The original course, which more or less corresponds to the Chadwell Springs course, was designed by J H Taylor who won The Open 5 times! The second 9 holes and redesign of the course was started in 1920 by James Braid – who also won The Open 5 times!

In October 1922, the clubhouse burnt down to the ground, along with all the records, clubs and lockers. The Club was offered the freehold of the course in 1925 by Mr Sandeman but, following the fire, the members were unable to raise the money.


Arthur Balfour MP / J H Taylor


Herbert Garrett bought the land in 1929 and in 1949 offered the course and buildings to the Club – but again the price of £9,500 proved difficult. However, East Herts continued as leaseholders at Chadwell Springs until 1971.

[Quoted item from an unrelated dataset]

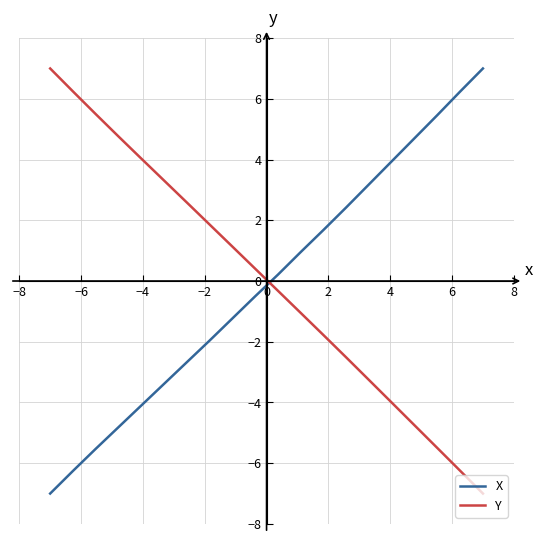

After their last crossing, which series has the higher values: Y or X?

X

Having to vacate Chadwell Springs, the East Herts members were offered Hamels Park – consisting of 129 acres of virgin parkland. The 1968 Captain, Alf Hayes, along with F S Nicholl, Stan Rippon, Jack Watts, Ray Yorke and Club Secretary Jimmy James formed the Action Committee which on 1 June 1974 moved the Club to Hamels Park.

The course was designed by a committee consisting of John Bennett, Jack Watts and Club Professional David Lewis. The work was overseen by the above members and many volunteers who are still leading lights within the Club.

No-one can play East Herts Golf Club without enjoying the splendour of Hamels Mansion.

Hamels Park was mentioned in the Doomsday Book. The original Mansion was built in 1580 and the mansion we see today rebuilt in 1834. It has subsequently been magnificently refurbished by Hubert C Leach and Co and was used as their headquarters until 2015.

As with many democratic organisations, progress and change occurs slowly. Some changes were forced upon the Club – such as the effects of Dutch Elm Disease destroying many of the specimen Later, the great storm of 16 October 1987 further ravaged the course.

Many bunkers were installed, reshaped or moved and to this day improvement continues to be made involving the construction of new tees, installation of new bunkers, a new short game practice area and improved drainage.